Using custom datasets
- Preparing QA Data
The data needs to be in JSONL format and each row contains the following fields:
{
"data_source": "web",
"prompt": [{"role": "user", "content": "问题"}],
"ability": "fact-reasoning",
"reward_model": {"style": "rule", "ground_truth": "答案"},
"extra_info": {"split": "train", "index": 1}
}
consultation <scripts/data_process/nq_search.py>
The
- Preparing the corpus
The corpus needs to be in JSONL format, with each line containingid
cap (a poem)contents
, e.g.:{"id": "0", "contents": "文本内容"}
referable
<example/corpus.jsonl>
The - Indexing corpus (optional)
If using a local search, run:bash search_r1/search/build_index.sh
Calling a customized search engine
- modifications
<search_r1/search/retriever_server.py>
The configuration APIs. - Start the server:
python search_r1/search/retriever_server.py
- The model will be passed through the
http://127.0.0.1:8000/retrieve
Call Search.
inference operation
- Start the retrieval server:
bash retrieval_launch.sh
- Running Reasoning:
python infer.py
- modifications
<infer.py>
Line 7question
, enter the question you want to ask.
caveat
- Training requires a GPU with at least 24GB of video memory (e.g.
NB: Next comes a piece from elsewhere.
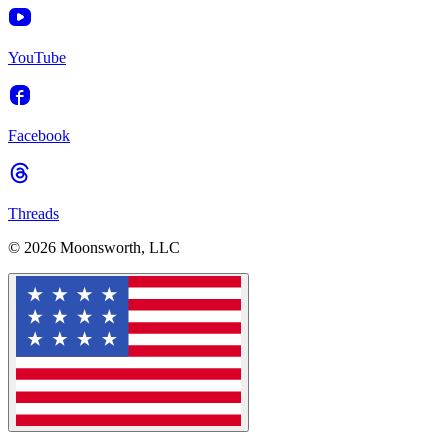
YouTube
Facebook
Threads
© 2026 Moonsworth, LLC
NVIDIA A100).
- Make sure the API key is valid and the network connection is stable.
- Official papers and lab journals (
<Full experiment log 1>
cap (a poem)<Full experiment log 2>
) Provide more details.
With these steps, you can use Search-R1 to train a model that can reason and search to handle a variety of tasks.
application scenario
- research experiment
Researchers can use Search-R1 to reproduce the results of the paper and explore the application of reinforcement learning in model training. - Intelligent Assistant Development
Developers can train models to be integrated into chat tools to provide search and reasoning capabilities. - Knowledge Query
Users can use it to quickly answer complex questions and get up-to-date information through search.
QA
- What models does Search-R1 support?
Currently, Qwen2.5-3B and Llama3.2-3B base models are supported, other models need to be adapted by themselves. - How long does the training take?
Depending on the dataset and hardware, the NQ dataset takes about a few hours to train on a 24GB graphics GPU. - How do I verify the effectiveness of my training?
ferret out<Preliminary results>
in the chart, or check the Wandb log.